- U-570 Type VIIC submarine that was captured by the British in 1941. This U-boat is almost identical to U-925.

History

Nazi Germany
- Name: U-925
- Ordered: 25 August 1941
- Builder: Neptun Werft AG, Rostock
- Yard number: 512
- Laid down: 15 June 1942
- Launched: 6 November 1943
- Commissioned: 30 December 1943
- Fate: Missing since 25 August 1944

General characteristics
- Class & type: Type VIIC submarine
- Displacement: 769 tonnes (757 long tons) surfaced; 871 t (857 long tons) submerged;
- Length: 67.10 m (220 ft 2 in) o/a; 50.50 m (165 ft 8 in) pressure hull;
- Beam: 6.20 m (20 ft 4 in) o/a; 4.70 m (15 ft 5 in) pressure hull;
- Height: 9.60 m (31 ft 6 in)
- Draught: 4.74 m (15 ft 7 in)
- Installed power: 2,800–3,200 PS (2,100–2,400 kW; 2,800–3,200 bhp) (diesels); 750 PS (550 kW; 740 shp) (electric);
- Propulsion: 2 shafts; 2 × diesel engines; 2 × electric motors;
- Speed: 17.7 knots (32.8 km/h; 20.4 mph) surfaced; 7.6 knots (14.1 km/h; 8.7 mph) submerged;
- Range: 8,500 nmi (15,700 km; 9,800 mi) at 10 knots (19 km/h; 12 mph) surfaced; 80 nmi (150 km; 92 mi) at 4 knots (7.4 km/h; 4.6 mph) submerged;
- Test depth: 220 m (720 ft); Crush depth: 250–295 m (820–968 ft);
- Complement: 4 officers, 44–52 enlisted
- Armament: 5 × 53.3 cm (21 in) torpedo tubes (four bow, one stern); 14 × torpedoes or; 26 TMA mines; 1 × 8.8 cm (3.46 in) deck gun (220 rounds); 1 × 3.7 cm (1.5 in) Flak M42 AA gun ; 2 × twin 2 cm (0.79 in) C/30 anti-aircraft guns;

Service record
- Part of: 4th U-boat Flotilla; 30 December 1943 – 31 July 1944; 1st U-boat Flotilla; 1 – 25 August 1944;
- Identification codes: M 43 854
- Commanders: Oblt.z.S. Hellmut Knoke; 30 December 1943 – 25 August 1944;
- Operations: 1 patrol:; 24 – 25 August 1944;
- Victories: None

= German submarine U-925 =

German World War II submarine

German submarine U-925 was a Type VIIC U-boat of Nazi Germany's Kriegsmarine during World War II.
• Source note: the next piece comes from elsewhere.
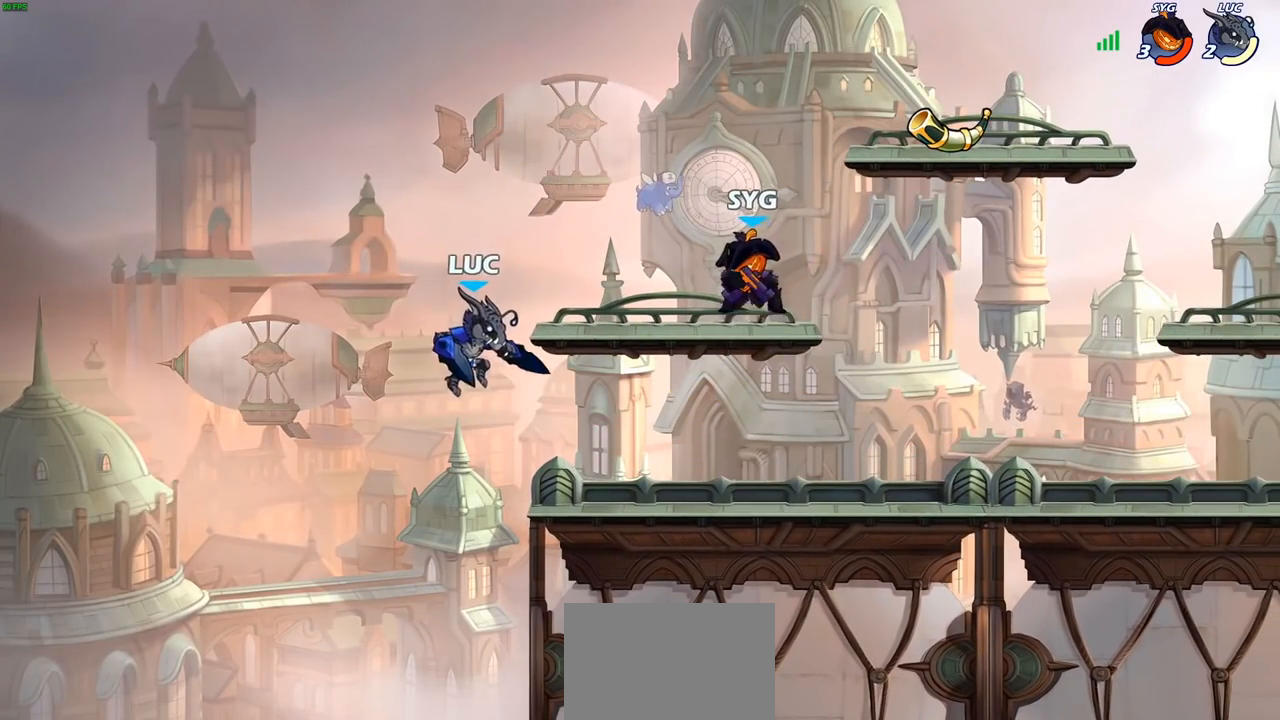
{"buttons": [], "left_stick": "right", "right_stick": "center", "events": [[167, "CROSS", "down"], [250, "CROSS", "up"], [300, "R2", "down"], [500, "R2", "up"]]}
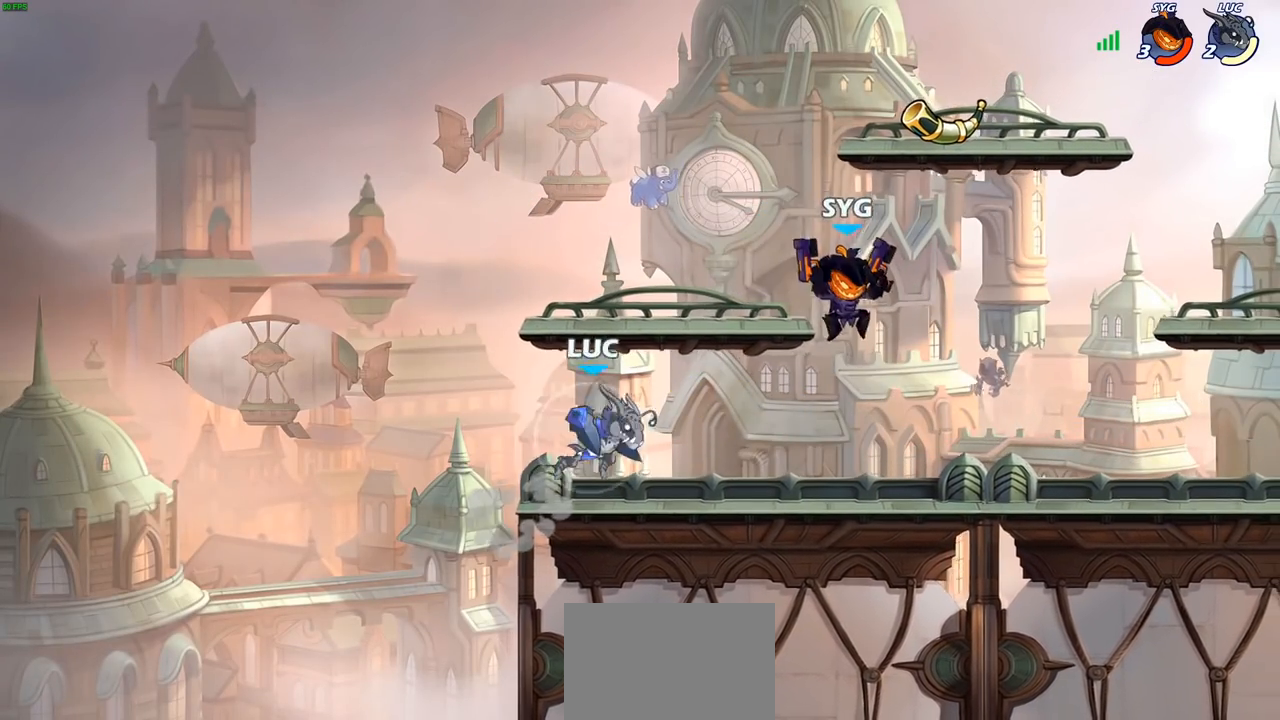
{"buttons": [], "left_stick": "center", "right_stick": "center", "events": [[50, "CIRCLE", "down"], [100, "left_stick", "center"], [133, "CIRCLE", "up"], [233, "CIRCLE", "down"], [317, "CIRCLE", "up"]]}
She was ordered on 25 August 1941, and was laid down on 15 June 1942 at Neptun Werft AG, Rostock, as yard number 512. She was launched on 6 November 1943 and commissioned under the command of Oberleutnant zur See Hellmut Knoke on 30 December 1943.

==Design==
German Type VIIC submarines were preceded by the shorter Type VIIB submarines. U-925 had a displacement of 769 t when at the surface and 871 t while submerged. She had a total length of 67.10 m, a pressure hull length of 50.50 m, a beam of 6.20 m, a height of 9.60 m, and a draught of 4.74 m. The submarine was powered by two Germaniawerft F46 four-stroke, six-cylinder supercharged diesel engines producing a total of 2800 to 3200 PS for use while surfaced, two SSW GU 343/38-8 double-acting electric motors producing a total of 750 PS for use while submerged. She had two shafts and two 1.23 m propellers. The boat was capable of operating at depths of up to 230 m.

The submarine had a maximum surface speed of 17.7 kn and a maximum submerged speed of 7.6 kn. When submerged, the boat could operate for 80 nmi at 4 kn; when surfaced, she could travel 8500 nmi at 10 kn. U-925 was fitted with five 53.3 cm torpedo tubes (four fitted at the bow and one at the stern), fourteen torpedoes or 26 TMA mines, one 8.8 cm SK C/35 naval gun, (220 rounds), one 3.7 cm Flak M42 and two twin 2 cm C/30 anti-aircraft guns. The boat had a complement of between 44 — 52 men.

==Service history==
On 24 August 1944, U-925 left Kristiansand on her first war patrol, sailing through the Iceland passage en route to the North Atlantic for weather reporting duty. Nothing was ever heard again from U-925 and she was posted missing on 18 September 1944, all hands, 51 crewmen, lost.